What unites these disparate factions is the principal players’ role as caretakers at home, and their inability to shield their charges from the brutality they witness and enact at work. Tom and his adopted daughter Emily (Silvia Dionicio) still live in the same house, but they’re communicating across the chasm-like absence of both Tom’s wife Susan (Mireille Enos) and Emily’s brother Ethan (Andrew Russel), who’s been institutionalized at the start of the series. Robbie and his 21-year-old niece Maeve (Emilia Jones, who broke out in best picture winner “CODA”) have blended households after the death of Maeve’s father and abrupt departure of Robbie’s wife, the two struggling to co-parent Robbie’s kids even before a raid on the Dark Hearts goes terribly awry. (Robbie has a personal motive for going after the group that’s revealed over time.) Even within the biker gang, higher-up Perry (Jamie McShane) rides into town to bail out his protegé Jayson (Sam Keeley) when Robbie’s heists start taking their toll, scrambling to save Jayson from the ruthless discipline of their shared chosen family.

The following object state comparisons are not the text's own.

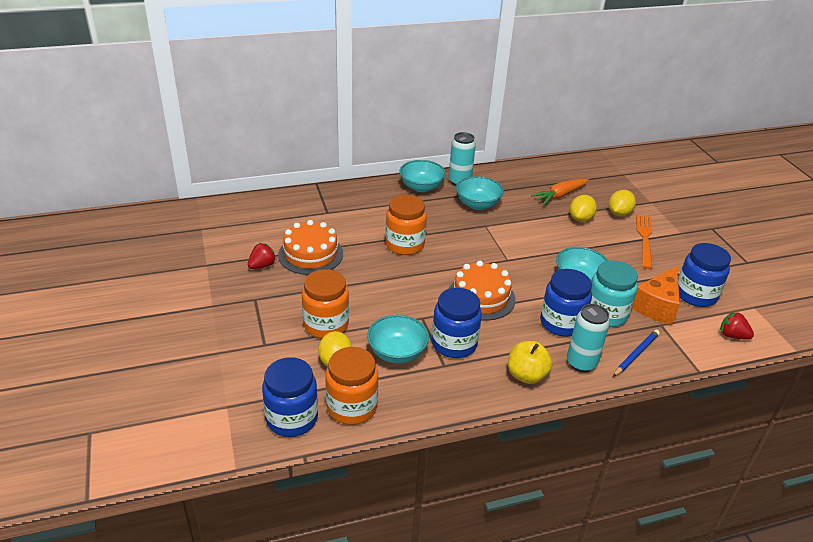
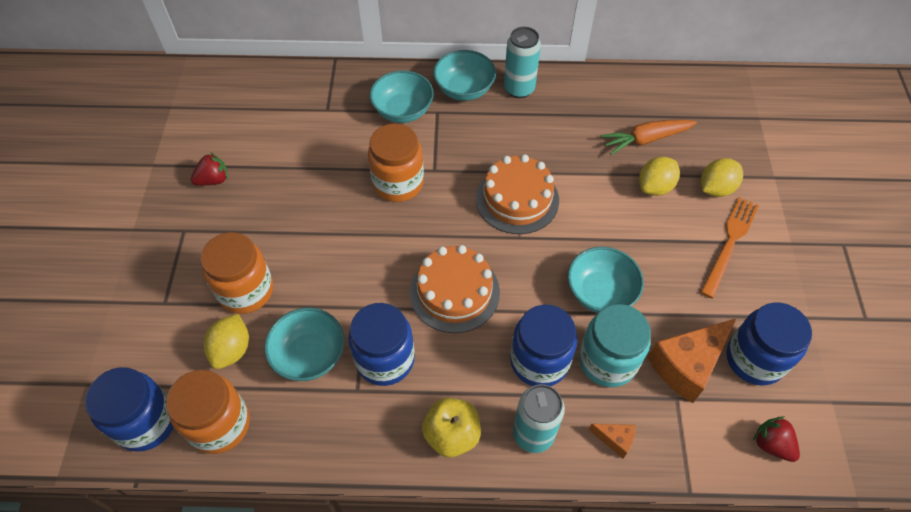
camera: 20 degrees right, 20 degrees up
orange cake [278,220,343,275] -> orange cake moved to [476,154,559,234]
turquoise bowl [456,176,504,210] -> turquoise bowl moved to [370,70,434,123]
blue pencil [613,330,660,377] -> orange cheese [588,424,635,458]

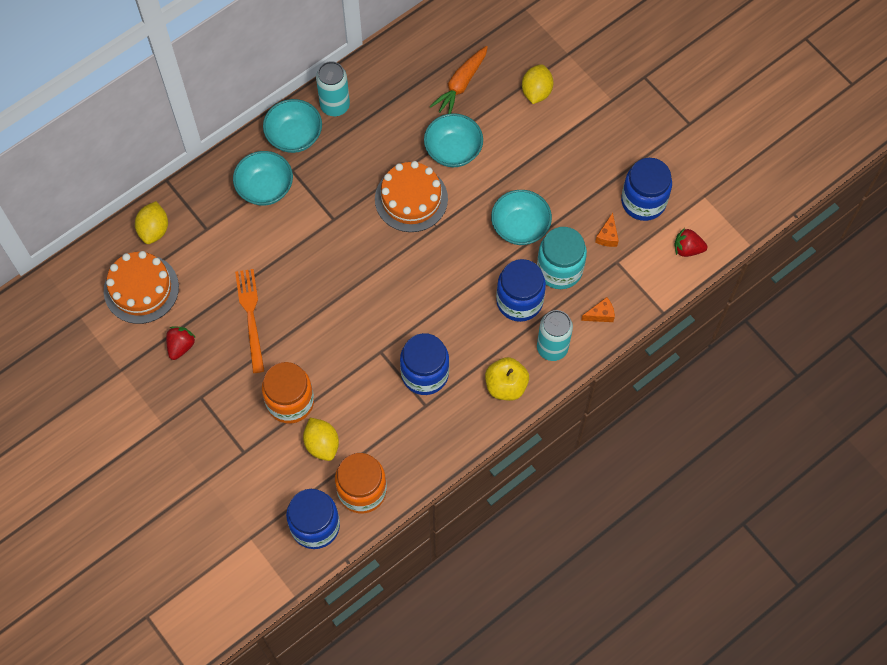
camera: 40 degrees left, 10 degrees up
turquoise bowl [264,308,345,381] -> turquoise bowl moved to [424,113,483,167]
orange jar [368,123,424,202] -> none
orange cake [410,245,500,333] -> orange cake moved to [104,251,179,324]
yellow lemon [639,157,680,196] -> yellow lemon moved to [135,201,168,244]
orange cheese [648,319,736,403] -> orange cheese [595,213,619,247], size x0.47
orange fork [700,197,759,298] -> orange fork moved to [235,269,264,373]

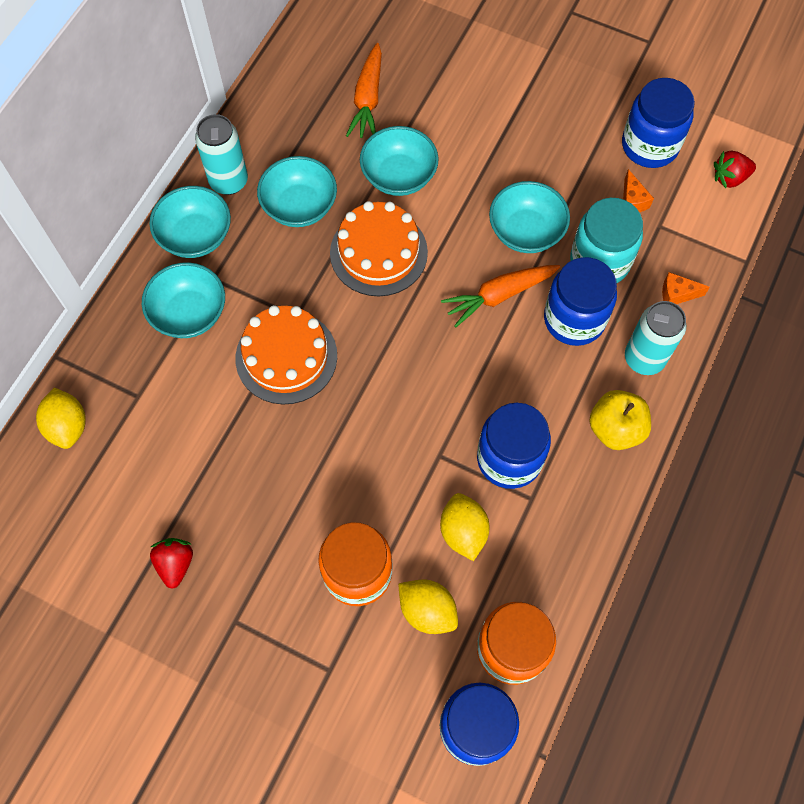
camera: 25 degrees left, 0 degrees up
orange cake [104,251,179,324] -> orange cake moved to [235,305,337,404]
orange fork [235,269,264,373] -> none
yellow lemon [522,64,554,104] -> yellow lemon moved to [440,493,489,561]
orange cheese [581,297,615,322] -> orange cheese turned 135 degrees counterclockwise [662,272,710,304]
none -> turquoise bowl [257,156,337,227]
none -> orange carrot [441,265,560,327]

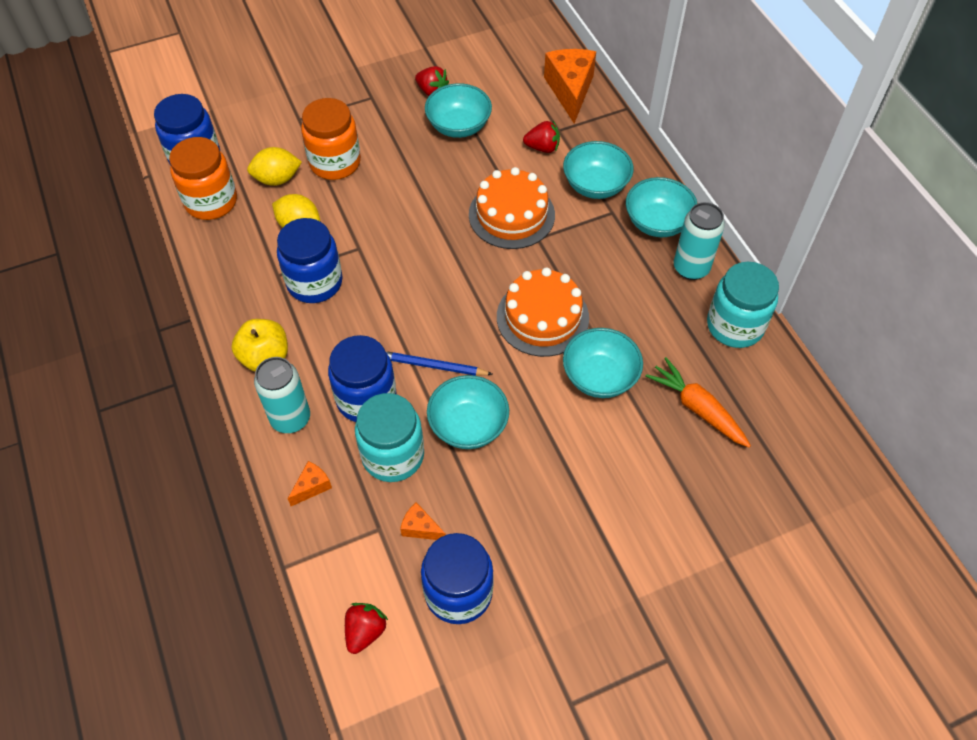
camera: 130 degrees right, 10 degrees down
yellow lemon [36,388,86,449] -> orange cheese [544,49,596,123]
turquoise bowl [257,156,337,227] -> turquoise bowl moved to [425,83,492,138]
orange carrot [441,265,560,327] -> blue pencil [386,351,492,376]
none -> red strawberry [523,121,560,153]
none -> turquoise jar [707,262,779,348]

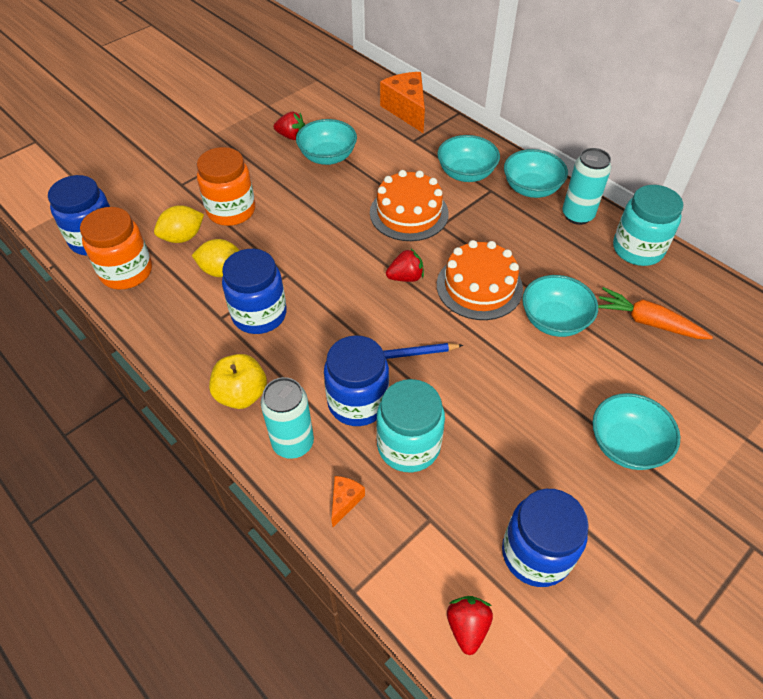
camera: 20 degrees left, 5 degrees down
orange cheese [400,502,446,540] -> none
turquoise bowl [427,375,509,449] -> turquoise bowl moved to [592,393,680,470]
red strawberry [523,121,560,153] -> red strawberry moved to [386,249,424,282]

These competing agendas intersect in a series of nail-biting setpieces overseen by directors Jeremiah Zagar (“We the Animals”) and Salli Richardson Whitfield (“The Gilded Age”). It’s especially rewarding in these scenes for “Task” to explore all sides of the criminal-crime fighter divide, including the grey area in between where someone like Robbie resides. Like “Mare” before it, “Task” can be unrelentingly grim, and the shifts in perspective — if not tone — offer something of a reprieve as the walls close in on all the characters. “Task” traces parallel reckonings with the weight of fatherhood and the need to lighten the load for the next generation, by extreme means if necessary. The only solace, to us if not those muddling through, is that they’re not alone in their efforts.
The first episode of “Task” will premiere on HBO and Max on Sept. 7 at 9 p.m. ET, with remaining episodes airing weekly on Sundays.
Correction: An earlier version of this article misstated the name of Fabien Frankel’s character.